In its annual report for fiscal-ended March 31, 2021, Prestige Estates states clearly indicates its investments in DB Realty’s project entities: “The Company through its wholly owned subsidiary Prestige Falcon Realty Ventures Private Limited has acquired 30.21% of the equity share capital and 20,961 Series B redeemable optionally convertible cumulative preference shares representing 4.57% of the redeemable optionally convertible cumulative preference share capital of DB (BKC) Realtors Private Limited… (it has also) invested through capital account contribution in Turf Estate Joint Venture LLP as a new partner in the LLP with 50% share of profit and losses… (and) has acquired 50% of the equity share capital of Pandora Projects”.


What gave the Godrej and Prestige confidence to sit across the table with DB Realty team and strike big deals remains a mystery. Are lenders driving the agenda? Do these marquee developers have assurances that give them confidence? What are these assurances?

There is also the question around the current fund raise by DB Realty. For one, 64% of the promoters’ shares are pledged. Will they pledge more shares? The unpledged value of the promoters’ equity at current market value is about Rs 550 crore and the implied value of the warrants to be subscribed to is Rs 160 core. To be noted here, though, is that the pledge of the company’s shares have declined since December 2020, when it was at 70.84%, and the number of shares held by them has gone up. So it seems the promoters have other sources of funds, and there is pressure to bring more in to keep the business going.

Given this, the other big question is: What is the DB Realty endgame? Will it just hive off projects till it fixes its finances, or is there something more? It is important to note here that if Godrej had proceeded with the deal, along with Prestige group they would have owned 28% of the company’s equity, which would have allowed them the right to block any special resolution. Investments in the parent, notably, will allow DB Realty to move funds to entities with obligations but little interest from the partner developers, and this could have been one of the asks. Remember, the company has debt obligations of Rs 1,328 crore over the next twelve months, against a revised raise of Rs 1,175 crore, after Godrej backed out. So, are there more such deals in the offing at DB Realty to bridge the gap?
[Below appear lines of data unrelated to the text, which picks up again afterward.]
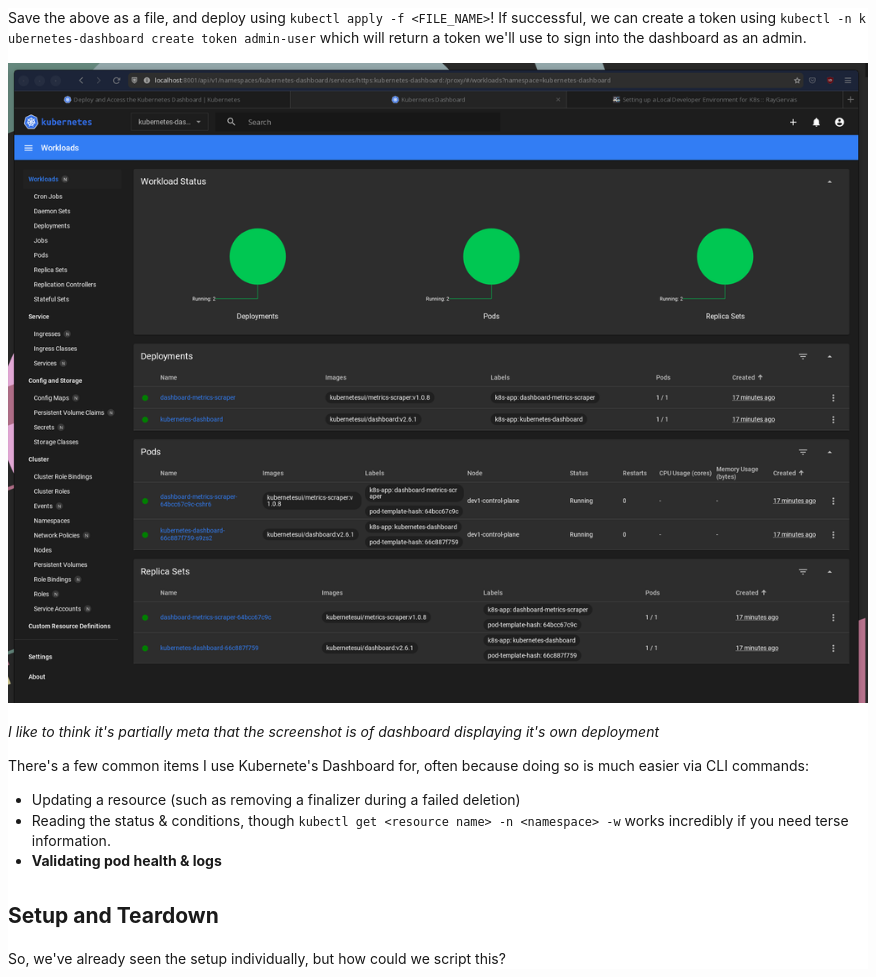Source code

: Save the above as a file, and deploy using `kubectl apply -f <FILE_NAME>`! If successful, we can create a token using `kubectl -n kubernetes-dashboard create token admin-user` which will return a token we'll use to sign into the dashboard as an admin.

![Dashboard Ui](images/dashboardUI.png)

_I like to think it's partially meta that the screenshot is of dashboard displaying it's own deployment_

There's a few common items I use Kubernete's Dashboard for, often because doing so is much easier via CLI commands: 

- Updating a resource (such as removing a finalizer during a failed deletion)
- Reading the status & conditions, though `kubectl get <resource name> -n <namespace> -w` works incredibly if you need terse information.
- **Validating pod health & logs**

## Setup and Teardown

So, we've already seen the setup individually, but how could we script this?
Will these change the shareholding equation significantly?

There is little clarity around all the above questions, but we hope for at least some answers in the coming days.


Has Godrej Property preserved or compromised shareholder value by calling off the deal? The jury is out on that one. Presuming there was enough thought that sent behind the deal and there were clauses and conditions that provided comfort on value creation from the deal, letting it go may actually compromise partly the value that could have accrued to shareholders. We’ll know either way in time. For now, what seems to have been addressed is the concern of shareholders over the structure of the deal, which it may well be the parties are unable to disclose due to non-disclosure agreements, and may or may not be prejudicial to shareholder interests. The street will likely breathe a sigh of relief, but whether shareholders really won remains a mystery.